All of these characters, Miles included, are marked by their tendency towards solitude and introspection. The internet, Mark reflects, presents us with "a whole new way of feeling lonely, a semblance of plenitude but really a new level of Dante's inferno, a zombie-filled cemetery of spurious clues, beauty, pathos, pain, the faces of puppies, women and men from all over the world tied up and wanked over in site after site, a great sea of hidden shallows. More and more it was becoming the pressing human dilemma: how to walk a clean path between obscenities." But immediately after these thoughts occur to him, he is struck by a terror that he has actually spoken them aloud; at another moment, he worries that he might make "the terrible mistake of not just seeming to be but actually being sincere".

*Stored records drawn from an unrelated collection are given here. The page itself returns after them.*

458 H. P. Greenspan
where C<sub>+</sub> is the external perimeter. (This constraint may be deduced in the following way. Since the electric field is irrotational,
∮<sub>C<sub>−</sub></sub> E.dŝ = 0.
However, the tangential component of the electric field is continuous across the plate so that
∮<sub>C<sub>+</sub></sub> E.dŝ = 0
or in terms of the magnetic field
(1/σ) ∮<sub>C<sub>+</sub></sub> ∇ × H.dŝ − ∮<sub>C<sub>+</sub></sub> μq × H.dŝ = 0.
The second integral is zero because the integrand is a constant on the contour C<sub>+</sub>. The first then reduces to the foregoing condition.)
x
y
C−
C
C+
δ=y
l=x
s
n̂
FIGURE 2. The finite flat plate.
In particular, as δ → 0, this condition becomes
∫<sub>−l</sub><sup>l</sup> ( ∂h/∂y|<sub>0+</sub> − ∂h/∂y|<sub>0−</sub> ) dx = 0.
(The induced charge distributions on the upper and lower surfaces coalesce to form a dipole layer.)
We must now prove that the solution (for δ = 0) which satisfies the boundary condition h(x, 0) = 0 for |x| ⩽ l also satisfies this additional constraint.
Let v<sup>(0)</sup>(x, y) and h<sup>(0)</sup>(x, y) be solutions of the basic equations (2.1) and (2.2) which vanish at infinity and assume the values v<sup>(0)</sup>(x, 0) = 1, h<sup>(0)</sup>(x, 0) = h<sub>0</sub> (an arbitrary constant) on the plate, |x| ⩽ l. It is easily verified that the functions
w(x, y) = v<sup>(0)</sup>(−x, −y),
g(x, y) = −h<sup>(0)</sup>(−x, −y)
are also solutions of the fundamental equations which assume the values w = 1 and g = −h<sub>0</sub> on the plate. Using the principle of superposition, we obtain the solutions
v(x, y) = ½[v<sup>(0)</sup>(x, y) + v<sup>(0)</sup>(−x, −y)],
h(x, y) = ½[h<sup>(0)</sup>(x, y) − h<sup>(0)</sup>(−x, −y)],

In a novel filled with time-slips (it is no accident that most of its action takes place in Greenwich, or that Brooke amuses herself by running up the hill to the observatory as quickly as she can, as if to outwit time itself), identity shifts and language gaps, its most empathetic and sympathetic characters are all attempting to find ways in which to experience and express sincerity. One of Brooke's preoccupations is with metaphor, which she gradually understands is "just a way of saying something that is difficult to say". She also invents a variation on the word "cleverest", discovering by the book's end that it is rather better to try to be "a cleverist". It's a label that can easily be applied to her creator, who has given us, once again, a novel that is playful, humorous, serious, profoundly clever and profoundly affecting.